Relate a rise in temperature of an object to an increase in its internal energy.
Key Concepts
Internal energy ($U$) – the total kinetic and potential energy of the particles within a system.
Temperature – a measure of the average kinetic energy of the particles.
Specific heat capacity ($c$) – the amount of energy required to raise the temperature of 1 kg of a substance by 1 K.
Mathematical Relationship
The change in internal energy for a closed system with no work done is given by
$$\Delta U = Q$$
where $Q$ is the heat added.
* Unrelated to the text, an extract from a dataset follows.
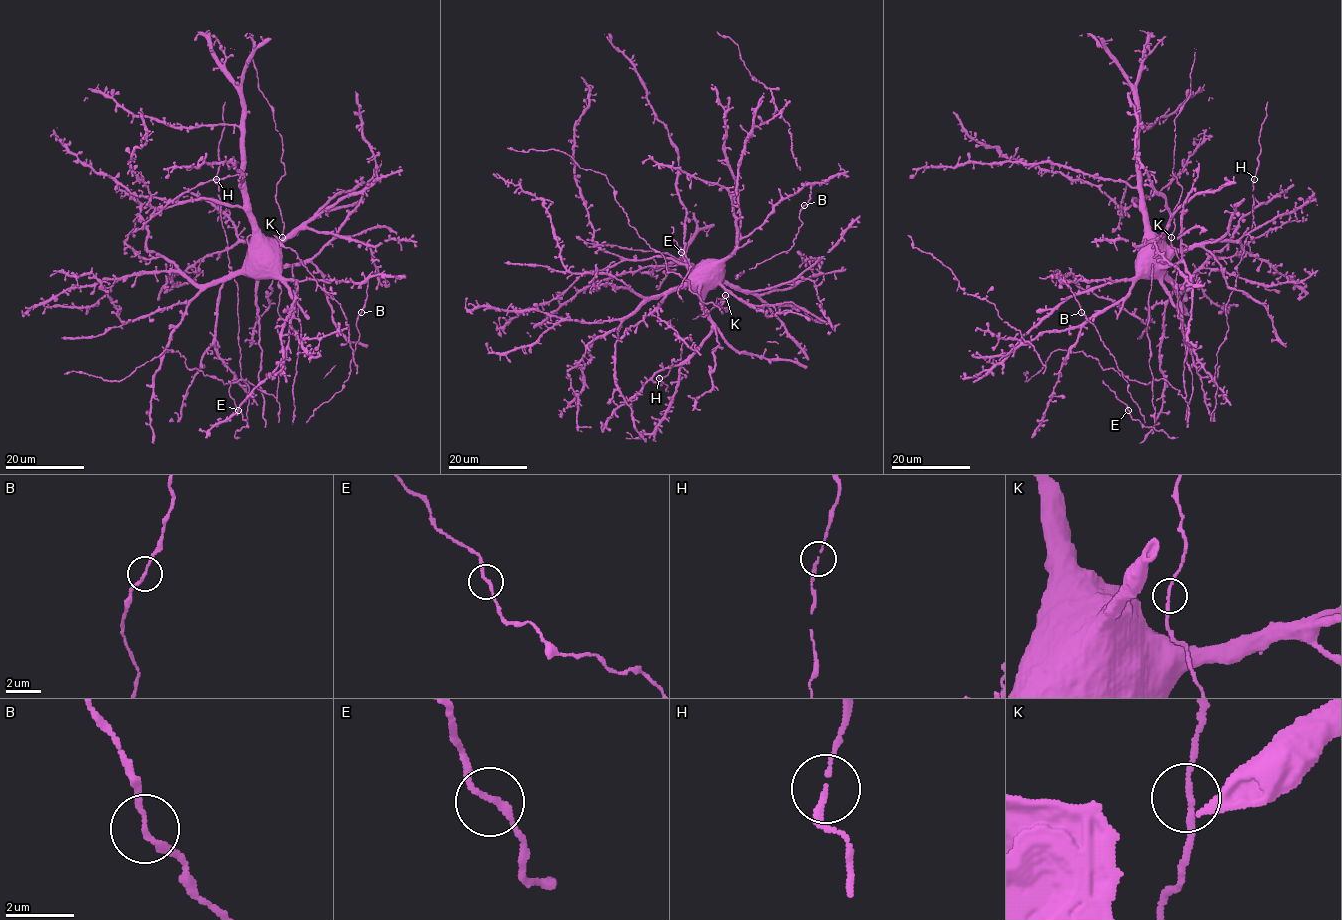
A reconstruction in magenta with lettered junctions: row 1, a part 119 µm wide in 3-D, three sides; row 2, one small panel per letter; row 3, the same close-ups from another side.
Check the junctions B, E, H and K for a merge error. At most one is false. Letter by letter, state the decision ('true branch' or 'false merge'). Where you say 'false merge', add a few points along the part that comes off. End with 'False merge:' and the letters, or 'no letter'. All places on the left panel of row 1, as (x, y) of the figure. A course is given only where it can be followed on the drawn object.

For a uniform substance:
$$\Delta U = mc\Delta T$$
Here $m$ is the mass, $c$ the specific heat capacity and $\Delta T$ the temperature change.
Derivation
Start with the definition of heat capacity: $C = \frac{Q}{\Delta T}$.
For a mass $m$, the specific heat capacity is $c = \frac{C}{m}$, so $C = mc$.
Substituting $C$ into the first equation gives $Q = mc\Delta T$.
Since $\Delta U = Q$ for a process with no work, we obtain $\Delta U = mc\Delta T$.
Example Calculation
How much does the internal energy of a 2.0 kg aluminium block increase when its temperature rises from $20^\circ\text{C}$ to $80^\circ\text{C}$? (Aluminium $c = 900\ \text{J kg}^{-1}\text{K}^{-1}$.)
Calculate the temperature change: $\Delta T = 80 - 20 = 60\ \text{K}$.
The internal energy of the block increases by $1.08\times10^{5}\ \text{J}$.
Table of Common Specific Heat Capacities
Material
Specific heat capacity $c$ (J kg⁻¹ K⁻¹)
Water
4180
Aluminium
900
Iron
450
Copper
385
Glass
840
Conceptual Questions
Why does the internal energy increase even though the macroscopic shape of the object does not change?
How would the relationship change if the object does work on its surroundings while heating?
Explain why gases generally have higher specific heat capacities per mole than solids.
Suggested diagram: A block being heated, showing heat flow $Q$, temperature rise $\Delta T$, and the resulting increase in internal energy $\Delta U = mc\Delta T$.
Summary
For a closed system where no work is done, a rise in temperature directly reflects an increase in internal energy. The quantitative link is $\Delta U = mc\Delta T$, where $c$ encapsulates the microscopic ability of the material to store thermal energy.